L’imagination de la sculptrice céramiste se donne libre cours dans les formes qui permettent de dédramatiser : ces histoires d’amour avortées, d’amitiés complexes, de cris non entendus, d’ahurissement, de cerveau qui fume de trop cogiter… La sculpture Amour avorté se déverse dans un grand récipient  qui déborde tant il est prêt à accueillir, mais il reste vide. Comme ces amours lancées, initiées selon Wadad Yazbeck, restées cependant lettres mortes. Il y a un petit cœur sur le crâne dégarni ; et si le cœur pouvait monter à la tête. L’artiste autodidacte n’a pas peur des clichés  … Comme pour le brain drain, un cerveau avec toutes ses complexités qui fend le crâne. Son amie était une magistrat, qui a dû exercer sans cesse la pensée, au point d’y avoir laissé des plumes. Puis viennent les mains, nombreuses, des quantités de mains pour un seul personnage qui entourent le crâne pour prier. Besoin de prière et de recueillement. Dans le chaos de la nuit noire de Beyrouth au dehors,  ces personnages, têtes roses dégarnies – comme nous en ces temps – qui brillent de la lumière du matériau, sont  une invitation à une méditation. L’éclat de la simplicité et de l’humour… et de l’amour. Pourquoi pas.

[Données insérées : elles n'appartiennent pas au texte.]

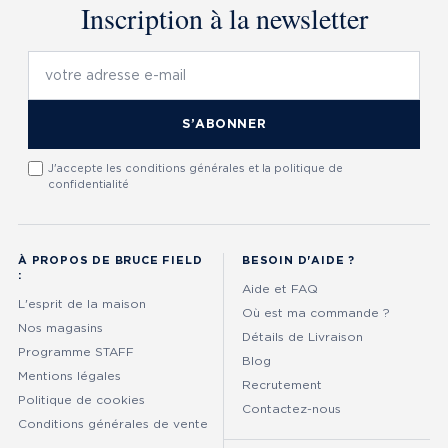
Inscription à la newsletter
S’ABONNER
J'accepte les conditions générales et la politique de
confidentialité
À PROPOS DE BRUCE FIELD
BESOIN D'AIDE ?
:
Aide et FAQ
L'esprit de la maison
Où est ma commande ?
Nos magasins
Détails de Livraison
Programme STAFF
Blog
Mentions légales
Recrutement
Politique de cookies
Contactez-nous
Conditions générales de vente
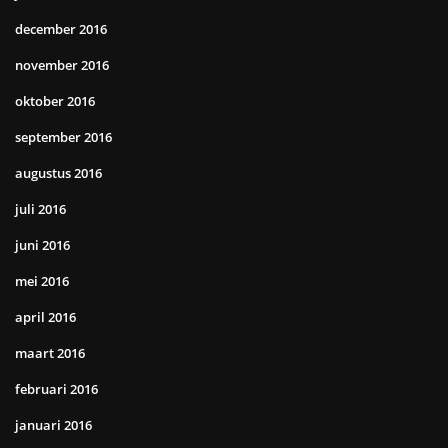
december 2016
november 2016
oktober 2016
september 2016
augustus 2016
juli 2016
juni 2016
mei 2016
april 2016
maart 2016
februari 2016
januari 2016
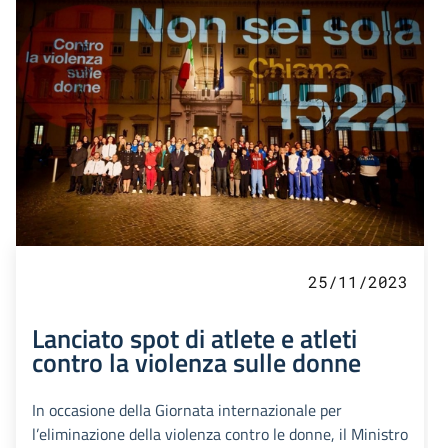
25/11/2023
Lanciato spot di atlete e atleti
contro la violenza sulle donne
In occasione della Giornata internazionale per
l’eliminazione della violenza contro le donne, il Ministro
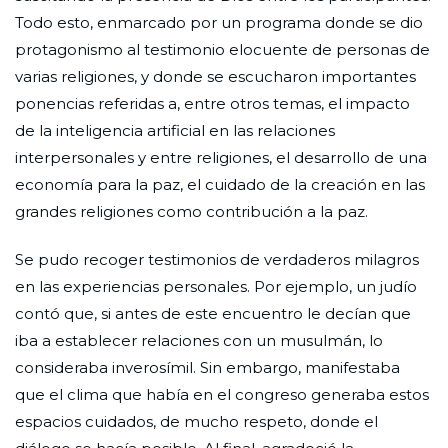
Todo esto, enmarcado por un programa donde se dio
protagonismo al testimonio elocuente de personas de
varias religiones, y donde se escucharon importantes
ponencias referidas a, entre otros temas, el impacto
de la inteligencia artificial en las relaciones
interpersonales y entre religiones, el desarrollo de una
economía para la paz, el cuidado de la creación en las
grandes religiones como contribución a la paz.
Se pudo recoger testimonios de verdaderos milagros
en las experiencias personales. Por ejemplo, un judío
contó que, si antes de este encuentro le decían que
iba a establecer relaciones con un musulmán, lo
consideraba inverosímil. Sin embargo, manifestaba
que el clima que había en el congreso generaba estos
espacios cuidados, de mucho respeto, donde el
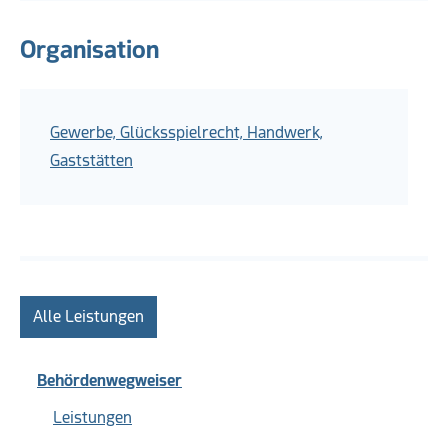
Organisation
Gewerbe, Glücksspielrecht, Handwerk,
Gaststätten
Alle Leistungen
Behördenwegweiser
Leistungen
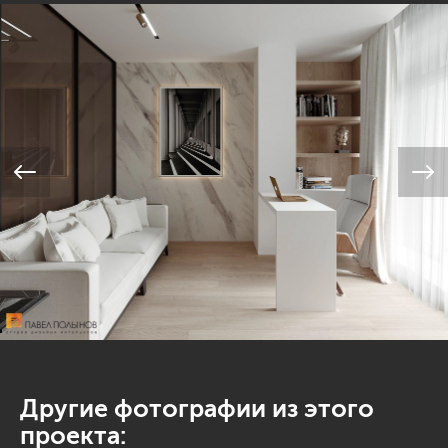
Другие фотографии из этого
проекта:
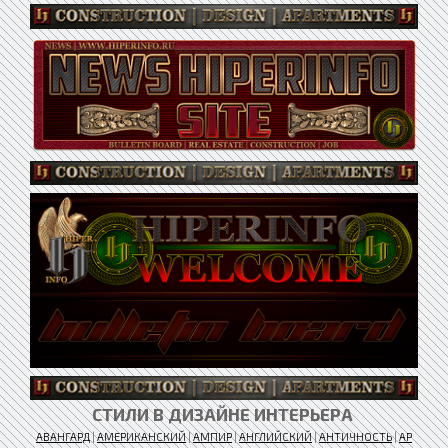
СТИЛИ В ДИЗАЙНЕ ИНТЕРЬЕРА
АВАНГАРД
|
АМЕРИКАНСКИЙ
|
АМПИР
|
АНГЛИЙСКИЙ
|
АНТИЧНОСТЬ
|
АР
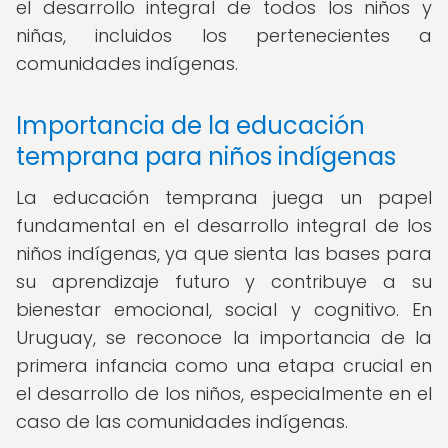
el desarrollo integral de todos los niños y
niñas, incluidos los pertenecientes a
comunidades indígenas.
Importancia de la educación
temprana para niños indígenas
La educación temprana juega un papel
fundamental en el desarrollo integral de los
niños indígenas, ya que sienta las bases para
su aprendizaje futuro y contribuye a su
bienestar emocional, social y cognitivo. En
Uruguay, se reconoce la importancia de la
primera infancia como una etapa crucial en
el desarrollo de los niños, especialmente en el
caso de las comunidades indígenas.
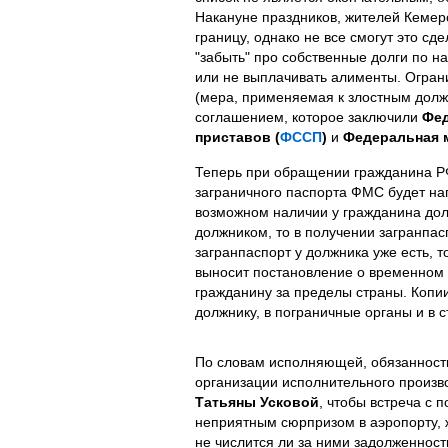
Накануне праздников, жителей Кемер
границу, однако не все смогут это сде
"забыть" про собственные долги по на
или не выплачивать алименты. Огран
(мера, применяемая к злостным долж
соглашением, которое заключили
Фед
приставов (
ФССП
)
и
Федеральная 
Теперь при обращении гражданина Р
заграничного паспорта ФМС будет на
возможном наличии у гражданина долг
должником, то в получении загранпас
загранпаспорт у должника уже есть, 
выносит постановление о временном 
гражданину за пределы страны. Копи
должнику, в пограничные органы и в 
По словам исполняющей, обязанност
организации исполнительного произв
Татьяны Усковой
, чтобы встреча с 
неприятным сюрпризом в аэропорту, ж
не числится ли за ними задолженность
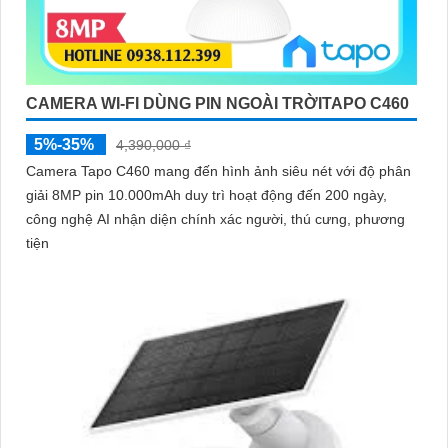
CAMERA WI-FI DÙNG PIN NGOÀI TRỜITAPO C460
5%-35%
4,390,000 ₫
Camera Tapo C460 mang đến hình ảnh siêu nét với độ phân
giải 8MP pin 10.000mAh duy trì hoạt động đến 200 ngày,
công nghệ AI nhận diện chính xác người, thú cưng, phương
tiện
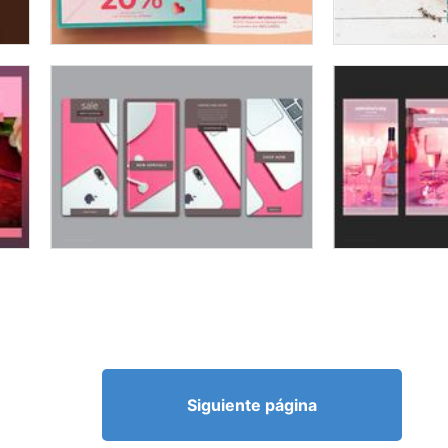
Siguiente página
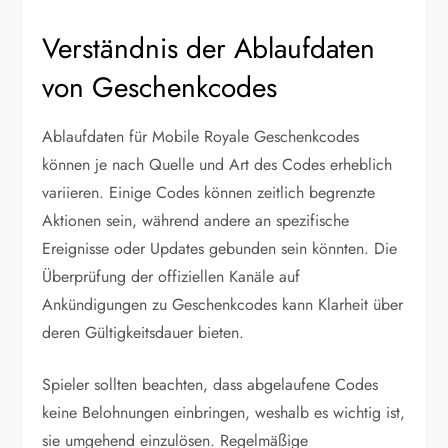
Verständnis der Ablaufdaten
von Geschenkcodes
Ablaufdaten für Mobile Royale Geschenkcodes
können je nach Quelle und Art des Codes erheblich
variieren. Einige Codes können zeitlich begrenzte
Aktionen sein, während andere an spezifische
Ereignisse oder Updates gebunden sein könnten. Die
Überprüfung der offiziellen Kanäle auf
Ankündigungen zu Geschenkcodes kann Klarheit über
deren Gültigkeitsdauer bieten.
Spieler sollten beachten, dass abgelaufene Codes
keine Belohnungen einbringen, weshalb es wichtig ist,
sie umgehend einzulösen. Regelmäßige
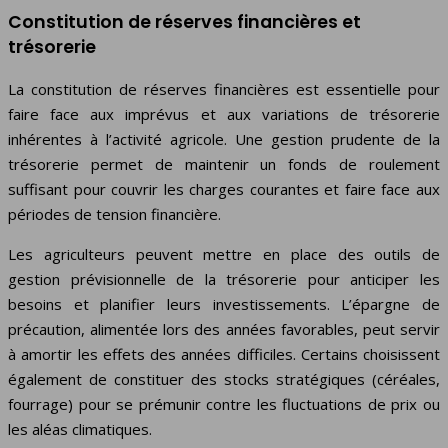
Constitution de réserves financières et
trésorerie
La constitution de réserves financières est essentielle pour
faire face aux imprévus et aux variations de trésorerie
inhérentes à l’activité agricole. Une gestion prudente de la
trésorerie permet de maintenir un fonds de roulement
suffisant pour couvrir les charges courantes et faire face aux
périodes de tension financière.
Les agriculteurs peuvent mettre en place des outils de
gestion prévisionnelle de la trésorerie pour anticiper les
besoins et planifier leurs investissements. L’épargne de
précaution, alimentée lors des années favorables, peut servir
à amortir les effets des années difficiles. Certains choisissent
également de constituer des stocks stratégiques (céréales,
fourrage) pour se prémunir contre les fluctuations de prix ou
les aléas climatiques.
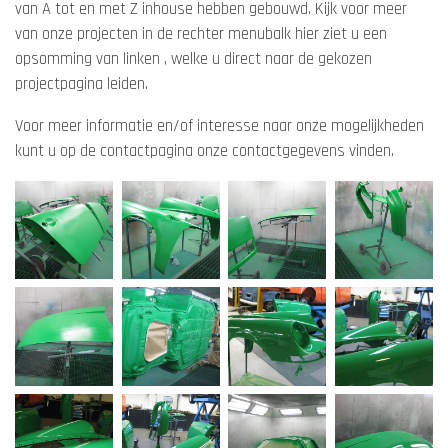
van A tot en met Z inhouse hebben gebouwd. Kijk voor meer
van onze projecten in de rechter menubalk hier ziet u een
opsomming van linken , welke u direct naar de gekozen
projectpagina leiden.
Voor meer informatie en/of interesse naar onze mogelijkheden
kunt u op de contactpagina onze contactgegevens vinden.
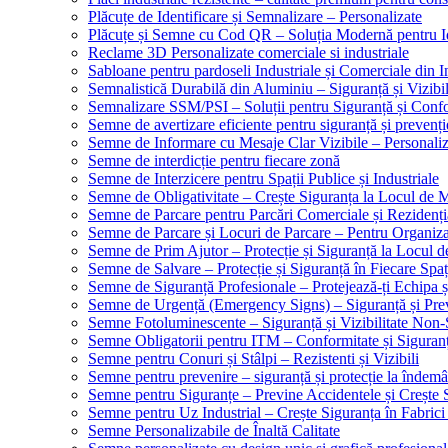
Plăcuțe de Identificare și Semnalizare – Personalizate
Plăcuțe și Semne cu Cod QR – Soluția Modernă pentru Ide
Reclame 3D Personalizate comerciale si industriale
Sabloane pentru pardoseli Industriale și Comerciale din In
Semnalistică Durabilă din Aluminiu – Siguranță și Vizibi
Semnalizare SSM/PSI – Soluții pentru Siguranță și Conf
Semne de avertizare eficiente pentru siguranță și prevenți
Semne de Informare cu Mesaje Clar Vizibile – Personaliz
Semne de interdicție pentru fiecare zonă
Semne de Interzicere pentru Spații Publice și Industriale
Semne de Obligativitate – Crește Siguranța la Locul de
Semne de Parcare pentru Parcări Comerciale și Rezidenți
Semne de Parcare și Locuri de Parcare – Pentru Organizare
Semne de Prim Ajutor – Protecție și Siguranță la Locul 
Semne de Salvare – Protecție și Siguranță în Fiecare Spaț
Semne de Siguranță Profesionale – Protejează-ți Echipa ș
Semne de Urgență (Emergency Signs) – Siguranță și Pre
Semne Fotoluminescente – Siguranță și Vizibilitate Non-
Semne Obligatorii pentru ITM – Conformitate și Siguran
Semne pentru Conuri și Stâlpi – Rezistenti și Vizibili
Semne pentru prevenire – siguranță și protecție la îndemâ
Semne pentru Siguranțe – Previne Accidentele și Crește 
Semne pentru Uz Industrial – Crește Siguranța în Fabrici
Semne Personalizabile de Înaltă Calitate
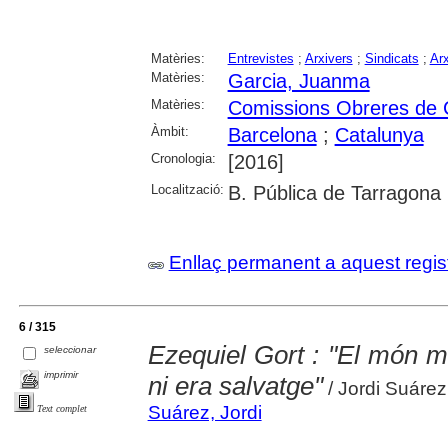
Matèries:
Entrevistes
;
Arxivers
;
Sindicats
;
Arx
Matèries:
Garcia, Juanma
Matèries:
Comissions Obreres de
Àmbit:
Barcelona
;
Catalunya
Cronologia:
[2016]
Localització:
B. Pública de Tarragona
Enllaç permanent a aquest regis
6 / 315
Ezequiel Gort : "El món m
seleccionar
imprimir
ni era salvatge"
/ Jordi Suárez
Suárez, Jordi
Text complet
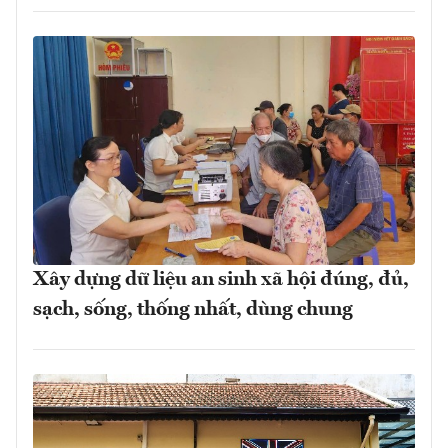
Xây dựng dữ liệu an sinh xã hội đúng, đủ,
sạch, sống, thống nhất, dùng chung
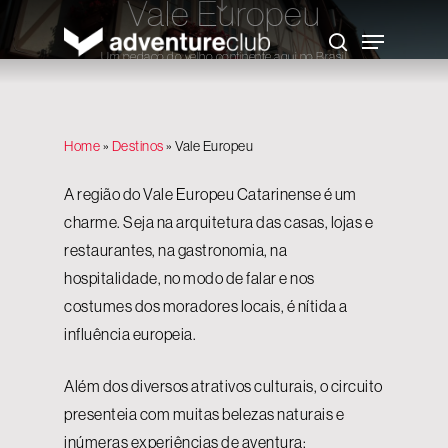
Vale Europeu
Skip
to
Menu
main
search
content
Um pedaço do velho continente aqui no Brasil
Home
»
Destinos
»
Vale Europeu
A região do Vale Europeu Catarinense é um
charme. Seja na arquitetura das casas, lojas e
restaurantes, na gastronomia, na
hospitalidade, no modo de falar e nos
costumes dos moradores locais, é nítida a
influência europeia.
Além dos diversos atrativos culturais, o circuito
presenteia com muitas belezas naturais e
inúmeras experiências de aventura:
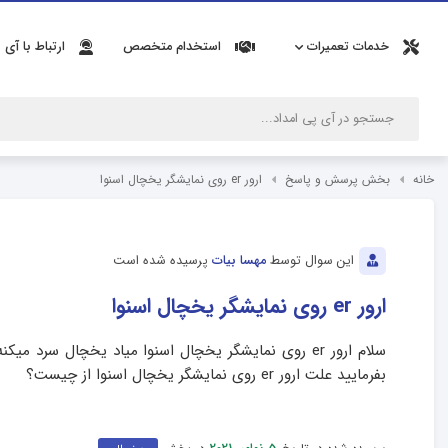
خدمات تعمیرات
استخدام متخصص
ارتباط با آی 
خانه
بخش پرسش و پاسخ
ارور er روی نمایشگر یخچال اسنوا
این سوال توسط
مهسا بیات
پرسیده شده است
ارور er روی نمایشگر یخچال اسنوا
بفرمایید علت ارور er روی نمایشگر یخچال اسنوا از چیست؟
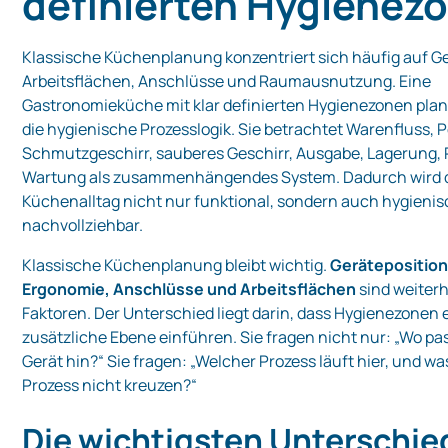
definierten Hygienez
Klassische Küchenplanung konzentriert sich häufig auf Ge
Arbeitsflächen, Anschlüsse und Raumausnutzung. Eine
Gastronomieküche mit klar definierten Hygienezonen plan
die hygienische Prozesslogik. Sie betrachtet Warenfluss,
Schmutzgeschirr, sauberes Geschirr, Ausgabe, Lagerung,
Wartung als zusammenhängendes System. Dadurch wird 
Küchenalltag nicht nur funktional, sondern auch hygieni
nachvollziehbar.
Klassische Küchenplanung bleibt wichtig.
Gerätepositio
Ergonomie, Anschlüsse und Arbeitsflächen
sind weiterh
Faktoren. Der Unterschied liegt darin, dass Hygienezonen 
zusätzliche Ebene einführen. Sie fragen nicht nur: „Wo pa
Gerät hin?“ Sie fragen: „Welcher Prozess läuft hier, und wa
Prozess nicht kreuzen?“
Die wichtigsten Unterschie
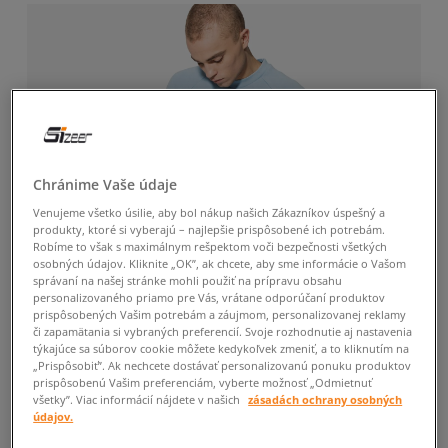
Chránime Vaše údaje
Venujeme všetko úsilie, aby bol nákup našich Zákazníkov úspešný a
produkty, ktoré si vyberajú – najlepšie prispôsobené ich potrebám.
Robíme to však s maximálnym rešpektom voči bezpečnosti všetkých
osobných údajov. Kliknite „OK”, ak chcete, aby sme informácie o Vašom
správaní na našej stránke mohli použiť na prípravu obsahu
personalizovaného priamo pre Vás, vrátane odporúčaní produktov
prispôsobených Vašim potrebám a záujmom, personalizovanej reklamy
či zapamätania si vybraných preferencií. Svoje rozhodnutie aj nastavenia
týkajúce sa súborov cookie môžete kedykoľvek zmeniť, a to kliknutím na
„Prispôsobiť”. Ak nechcete dostávať personalizovanú ponuku produktov
prispôsobenú Vašim preferenciám, vyberte možnosť „Odmietnuť
všetky”. Viac informácií nájdete v našich
zásadách ochrany osobných
údajov.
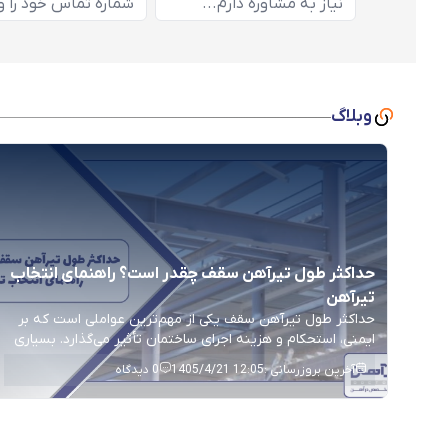
وبلاگ
حداکثر طول تیرآهن سقف چقدر است؟ راهنمای انتخاب
تیرآهن
حداکثر طول تیرآهن سقف یکی از مهم‌ترین عواملی است که بر
ایمنی، استحکام و هزینه اجرای ساختمان تأثیر می‌گذارد. بسیاری
از افراد تصور می‌کنند برای طول مجاز تیرآهن یک عدد ثابت
آخرین بروزرسانی :
1405/4/21 12:05
0
دیدگاه
وجود دارد، در حالی که این موضوع به عواملی مانند فاصله
ستون‌ها، نوع سقف، بارهای وارد بر سازه، سایز تیرآهن و محاسبات
مهندسی بستگی […]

L’amie de la sculptrice avait été dégarnie du fait de son cancer ; la sculptrice en a vu toute la beauté, pas seulement la pauvreté. Il ne restait que les mains pour conjurer la douleur ; le travail de la main, de la sculptrice, de l’amie. En silence, en discrétion, hors des sentiers battus… pour venir s’exposer dans la crypte de l’USJ (Université Saint-Joseph de Beyrouth). Compatissantes, étonnées, élégantes, ces figurines pourraient faire office de talismans pour qui les acquerra. Peut-être agiraient-elles comme des anges gardiens tant elles porteraient la trace de l’amie aimante, fédératrice, partie.  Une des amies de l’artiste présente lors du vernissage, s’étonne de l’entendre livrer l’histoire. Pourquoi cette crainte toujours, si libanaise, de révéler ce qui rend le plus humain; de révéler la vulnérabilité ? En l’exposant avec  tout ce que celle-ci induit aussi, comme le courage, l’amour, l’amitié, l’élégance… Wadad Yazbeck embrasse la condition humaine en douceur. Et Compassion, une des sculptures phares de l’exposition,  prend toute sa place.  Le visage s’extrayant doucement d’un long tube  ressemble à une chenille qui se tord. Faut-il se tordre un peu pour rester dans la compassion et enfin éclore ? L’exposition de Wadad Yazbeck comme celle de tout artiste habité, est une invitation à suivre son propre chemin, en silence, y compris dans la tourmente.